Task details: Verbatim reproduction of the entries is required; images must be omitted.

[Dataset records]
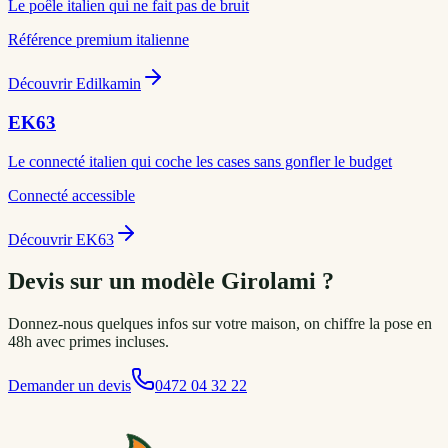
Le poêle italien qui ne fait pas de bruit
Référence premium italienne
Découvrir
Edilkamin
EK63
Le connecté italien qui coche les cases sans gonfler le budget
Connecté accessible
Découvrir
EK63
Devis sur un modèle Girolami ?
Donnez-nous quelques infos sur votre maison, on chiffre la pose en
48h avec primes incluses.
Demander un devis
0472 04 32 22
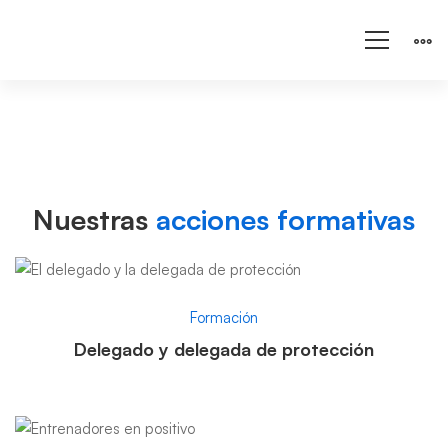
Acciones
formativas
Nuestras
acciones formativas
Formación
Delegado y delegada de protección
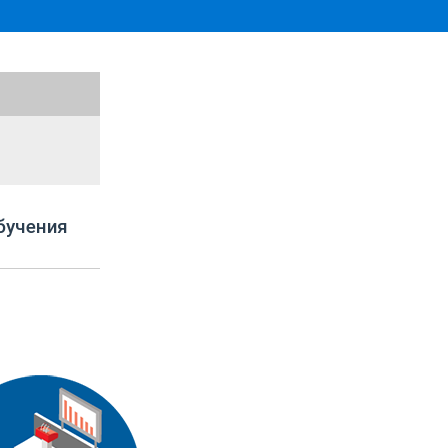
бучения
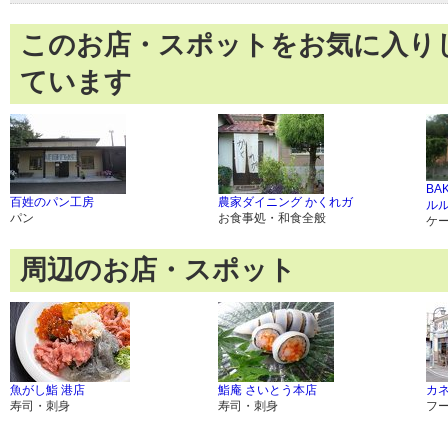
このお店・スポットをお気に入り
ています
BA
百姓のパン工房
農家ダイニング かくれガ
ル
パン
お食事処・和食全般
ケ
周辺のお店・スポット
魚がし鮨 港店
鮨庵 さいとう本店
カ
寿司・刺身
寿司・刺身
フ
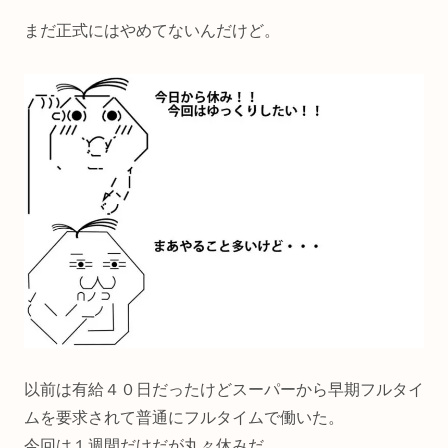
まだ正式にはやめてないんだけど。
以前は有給４０日だったけどスーパーから早期フルタイ
ムを要求されて普通にフルタイムで働いた。
今回は１週間だけだが丸々休みだ。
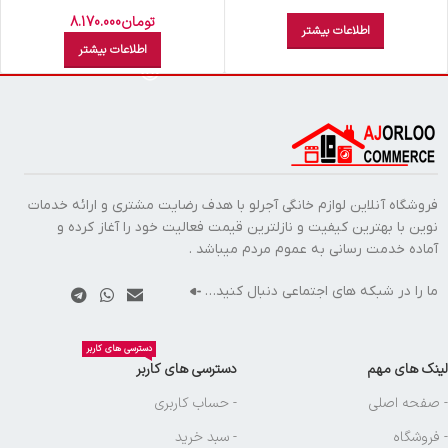
POWER 2
تومان
8.170.000
اطلاعات بیشتر
اطلاعات بیشتر
فروشگاه آنلاین لوازم خانگی آجرلو با هدف رضایت مشتری و ارائه خدمات
نوین با بهترین کیفیت و نازلترین قیمت فعالیت خود را آغاز کرده و
آماده خدمت رسانی به عموم مردم میباشد .
ما را در شبکه های اجتماعی دنبال کنید…
دسترسی های کاربر
لینک های مهم
دسترسی های کاربر
- صفحه اصلی
- حساب کاربری
- فروشگاه
- سبد خرید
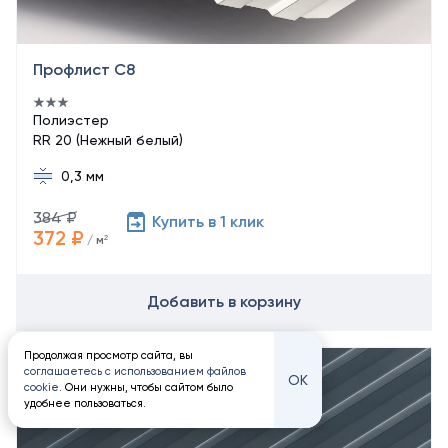
Профлист С8
Полиэстер
RR 20 (Нежный белый)
0,3 мм
384 ₽
Купить в 1 клик
372 ₽
/ м²
Добавить в корзину
Продолжая просмотр сайта, вы
соглашаетесь с использованием файлов
ОК
cookie
. Они нужны, чтобы сайтом было
удобнее пользоваться.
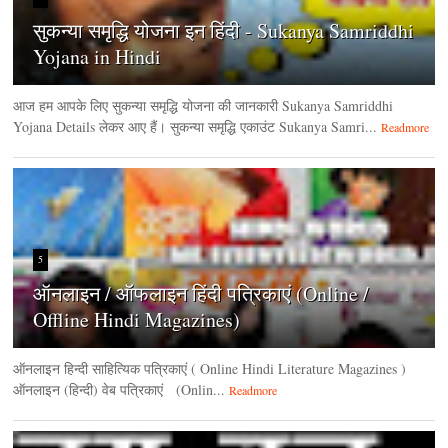
सुकन्या समृद्धि योजना इन हिंदी - Sukanya Samriddhi
Yojana in Hindi
आज हम आपके लिए सुकन्या समृद्धि योजना की जानकारी Sukanya Samriddhi
Yojana Details लेकर आए हैं। सुकन्या समृद्धि एकाउंट Sukanya Samri...
Readmore
5
ऑनलाइन / ऑफलाइन हिंदी पत्रिकाएं (Online /
Offline Hindi Magazines)
ऑनलाइन हिन्‍दी साहित्यिक पत्रिकाएं ( Online Hindi Literature Magazines )
ऑनलाइन (हिन्‍दी) वेब पत्रिकाएं (Onlin...
Readmore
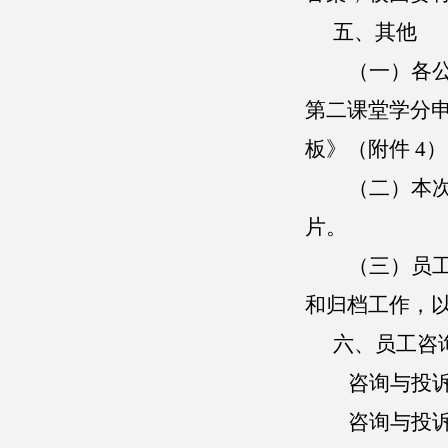
五、其他
（
一
）
各
第二课堂学分
板》（附件
4
（
二
）
本
片。
（
三
）
员
和归档工作，
六
、员工咨
咨询与投
咨询与投诉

Written solution:
Le poêle italien qui ne fait pas de bruit
Référence premium italienne
Découvrir
Edilkamin
EK63
Le connecté italien qui coche les cases sans gonfler le budget
Connecté accessible
Découvrir
EK63
Devis sur un modèle Girolami ?
Donnez-nous quelques infos sur votre maison, on chiffre la pose en
48h avec primes incluses.
Demander un devis
0472 04 32 22
Acciones
formativas
Nuestras
acciones formativas
Formación
Delegado y delegada de protección
бучения
このお店・スポットをお気に入り
ています
BA
百姓のパン工房
農家ダイニング かくれガ
ル
パン
お食事処・和食全般
ケ
周辺のお店・スポット
魚がし鮨 港店
鮨庵 さいとう本店
カ
寿司・刺身
寿司・刺身
フ
まだ正式にはやめてないんだけど。
以前は有給４０日だったけどスーパーから早期フルタイ
ムを要求されて普通にフルタイムで働いた。
今回は１週間だけだが丸々休みだ。
POWER 2
تومان
8.170.000
اطلاعات بیشتر
اطلاعات بیشتر
فروشگاه آنلاین لوازم خانگی آجرلو با هدف رضایت مشتری و ارائه خدمات
نوین با بهترین کیفیت و نازلترین قیمت فعالیت خود را آغاز کرده و
آماده خدمت رسانی به عموم مردم میباشد .
ما را در شبکه های اجتماعی دنبال کنید…
دسترسی های کاربر
لینک های مهم
دسترسی های کاربر
- صفحه اصلی
- حساب کاربری
- فروشگاه
- سبد خرید
Профлист С8
Полиэстер
RR 20 (Нежный белый)
0,3 мм
384 ₽
Купить в 1 клик
372 ₽
/ м²
Добавить в корзину
Продолжая просмотр сайта, вы
соглашаетесь с использованием файлов
ОК
cookie
. Они нужны, чтобы сайтом было
удобнее пользоваться.
सुकन्या समृद्धि योजना इन हिंदी - Sukanya Samriddhi
Yojana in Hindi
आज हम आपके लिए सुकन्या समृद्धि योजना की जानकारी Sukanya Samriddhi
Yojana Details लेकर आए हैं। सुकन्या समृद्धि एकाउंट Sukanya Samri...
Readmore
5
ऑनलाइन / ऑफलाइन हिंदी पत्रिकाएं (Online /
Offline Hindi Magazines)
ऑनलाइन हिन्‍दी साहित्यिक पत्रिकाएं ( Online Hindi Literature Magazines )
ऑनलाइन (हिन्‍दी) वेब पत्रिकाएं (Onlin...
Readmore
五、其他
（
一
）
各
第二课堂学分
板》（附件
4
（
二
）
本
片。
（
三
）
员
和归档工作，
六
、员工咨
咨询与投
咨询与投诉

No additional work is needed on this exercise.